Oh, and Hopkins threw two scares into an undefeated Maryland team late last season, once at Homewood and again in the Big Ten tournament.

“I reminded the guys in a couple of timeouts that we were down two goals with two minutes left [last season], so we had started fast last year and didn’t finish,” coach John Tillman said. “We were really on the guys to stay focused. We knew they would make a push or a run.”

Except the Blue Jays never really did.

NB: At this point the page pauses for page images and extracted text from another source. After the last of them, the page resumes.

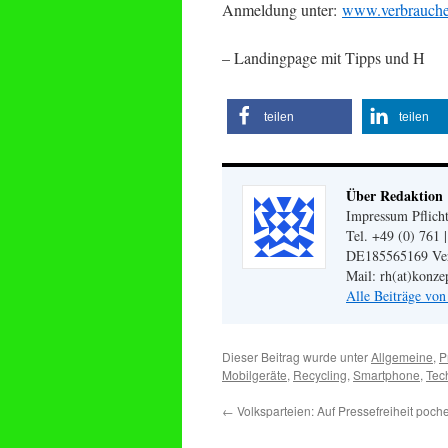
Anmeldung unter:
www.verbraucher
– Landingpage mit Tipps und H
teilen
teilen
Über Redaktion
Impressum Pflicht
Tel. +49 (0) 761 
DE185565169 Veran
Mail: rh(at)konze
Alle Beiträge vo
Dieser Beitrag wurde unter
Allgemeine
,
P
Mobilgeräte
,
Recycling
,
Smartphone
,
Tec
←
Volksparteien: Auf Pressefreiheit poch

They managed consecutive goals to close to within 8-3 in the middle of the second quarter, only for Maryland to punch it out to 12-4 at the break.

Things got worse for Hopkins in the third quarter when Maryland scored on 10 of its 16 shots and the Blue Jays fired just three shots (one on cage) while the Terps expanded the lead to 22-4.

“At the end of the day, this wasn’t a performance or a showing that I think can resemble what this group is,” Hopkins attackman Joey Epstein said. “It’s what we put out there, so that’s what represents us right now. I think the bitter taste will motivate us and we’ll be better.”

Among the people sure to savor this experience was Murphy, who had eight goals and five assists in six games at Hopkins in 2020 as a freshman. He entered the transfer portal prior to the start of the 2021 season, sat out last year and eventually resurfaced at Maryland — a program he never actually faced as a Blue Jay.

He has 22 goals in his first year with the Terps, fourth most on the team behind Wisnauskas (40), Khan (26) and Jonathan Donville (25).

“I kept saying ‘Let’s make sure we breathe,’” Tillman said. “Obviously he had spent time here, so there’s always emotions and things like that. I was a little worried he would be emotional, so that was something we were keeping a gauge on. … I just wanted to make sure Owen didn’t overthink this thing. You have to play the game. Once the game starts, remember it’s the same game you’ve always played.”

As for the Blue Jays, they’d just as soon forget that Saturday had any connection to the game they’ve always played. It proved to be a forgettable Senior Day —  especially with those ceremonies scheduled for immediately after the game — but it won’t be Hopkins’ final home game this season.

Instead, the Blue Jays will be the No. 4 seed in the Big Ten tournament and play host to fifth-seeded Penn State on Saturday.

Win that, and Hopkins gets another week together. Win that, and Hopkins also gets another crack in the Big Ten semifinals at Maryland, a program the Blue Jays have never been so far from matching as they were Saturday.

“I’m proud of the seniors for what they’ve given to this program and what this program is going to do to honor them,” Milliman said. “Where we go from here is going to reflect that. I have confidence and assurance that we are going to handle this the right way and move forward from this the right way and honor these guys the way they deserve because this is not the last game on Homewood that these guys deserved.”